Au-delà des commentaires et des comportements xénophobes - plus audibles et visibles depuis quelques mois, mais qui sont loin d’être représentatifs du peuple québécois -, c’est surtout dans les propos d’Aline, extraits d’un échange anodin, qu’il faut percevoir l’explication au solide appui populaire dont semble bénéficier le projet de Charte des valeurs et son porteur, le Parti québécois.

Aline a-t-elle fait preuve d’intolérance ? « Pas du tout », répond Souad qui trouve même cette dame bien sympathique. « Rien à voir, ajoute-t-elle, avec le témoignage des Pineault-Caron ».

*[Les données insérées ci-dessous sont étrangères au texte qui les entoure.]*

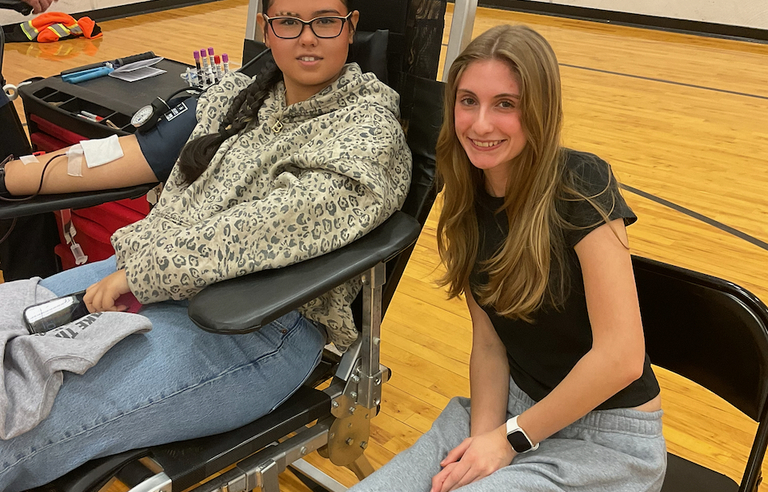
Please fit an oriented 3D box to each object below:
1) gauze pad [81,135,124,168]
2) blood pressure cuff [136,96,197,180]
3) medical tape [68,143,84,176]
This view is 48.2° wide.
[{"bbox_3d":[-0.475,-0.159,1.447,0.065,0.010,0.054,-15,60,-13],"label":"gauze pad"},{"bbox_3d":[-0.381,-0.197,1.590,0.108,0.108,0.140,23,56,40],"label":"blood pressure cuff"},{"bbox_3d":[-0.544,-0.154,1.515,0.026,0.020,0.066,0,64,-15],"label":"medical tape"}]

Aline ne veut juste pas de problèmes au Québec. Elle constate que la société se déchire et que le débat public se focalise sur l’intégrisme musulman et les menaces qu’il fait supposément peser sur le Québec et sur le monde. Elle n’aime pas cela. Elle a donc des craintes, y compris sur le voile. C’est sur ces craintes que le gouvernement du Parti québécois s’appuie pour espérer rassembler une majorité d’électeurs lors du tout prochain scrutin. Pourtant, on sent qu’Aline a juste besoin d’être rassurée. Ce que sa brève rencontre avec Souad lui a permis. Un peu !

Si elle ne porte pas le voile, Souad n’en est pas moins musulmane. Elle n’est pas favorable à l’interdiction du voile dans la fonction publique. Même si elle n’a pas oublié la période où des groupes armés voulaient le lui imposer dans son pays d’origine, Souad croit qu’au Québec, la plupart des femmes qui le portent le font de leur propre gré.

Des femmes issues de l’immigration nord-africaine et moyen-orientale qui ne portent pas le voile et qui sont pourtant contre son interdiction sont nombreuses. Elles sont peut-être même majoritaires, mais dans le débat polarisant sur la Charte, rares sont les médias qui leur tendent le microphone. Et ce bien que certaines d’entre elles soient connues au Québec (intellectuelles, artistes, militantes politiques...).

En fait, il y a deux profils de femmes musulmanes que les médias québécois affectionnent particulièrement.

D’un côté, quelques femmes voilées qui sont évidemment contre la Charte puisqu’elles en sont les principales cibles. Elles sont jeunes, brillantes et ont souvent une façon atypique de porter le voile qui a pour effet de déconstruire le préjugé décrivant la femme voilée comme une femme nécessairement soumise. Ce faisant, on ne pourrait pas empêcher certains de s’interroger si ces femmes ne se livrent pas à une opération de promotion du voile.

De l’autre côté, on retrouve des militantes pro-Charte pour qui le voile n’est pas en odeur de sainteté. Elles sont présentées comme des femmes savant de quoi elles parlent. Dans leur argumentaire, on entend souvent que le voile est taché de sang. Elles affirment se battre pour que le Québec n’ait pas à vivre ce qu’elles ont subi dans leur pays d’origine et ce combat passe, pour elles, par l’interdiction du voile. Il ne faut surtout pas leur demander de nuancer leurs propos en relevant, par exemple, qu’il n’y a aucun parallèle à faire entre l’Algérie des années 1990 et le Québec d’aujourd’hui.

Ce sont là, les deux profils de femmes musulmanes qu’on invite régulièrement sur les plateaux de télévision et de radio. Ces femmes, aussi talentueuses soient-elles, sont pourtant loin de représenter la diversité des communautés musulmanes. S’il y a diverses raisons de porter le voile, il y a autant de façons de vivre le rapport à la religion.

Dans ce casting qui n’admet pas la nuance, les deux camps s’accusent mutuellement de faire le jeu des intégristes, pour les uns, et des racistes et islamophobes, pour les autres.

Voilà où nous en sommes au Québec. Et on est arrivé là parce que le gouvernement a carburé à fond à la démagogie et aux amalgames ! De leur côté, les partisans d’un Québec ouvert, tolérant et inclusif n’ont pas (encore) réussi à convaincre une majorité de Québécois et de Québécoises que l’islamisme n’est pas une menace au Québec. À ce titre, il est aujourd’hui évident que la première marche contre la Charte, organisée par quelques militants islamistes controversés en septembre dernier, a fait plus de mal aux militants inclusifs qu’elle n’a pu clarifier les enjeux du débat. Il n’est peut-être pas trop tard pour eux. Surtout si, à l’avenir, ils choisissent leurs actions de façon plus intelligente. Souad pourrait alors rassurer définitivement Aline.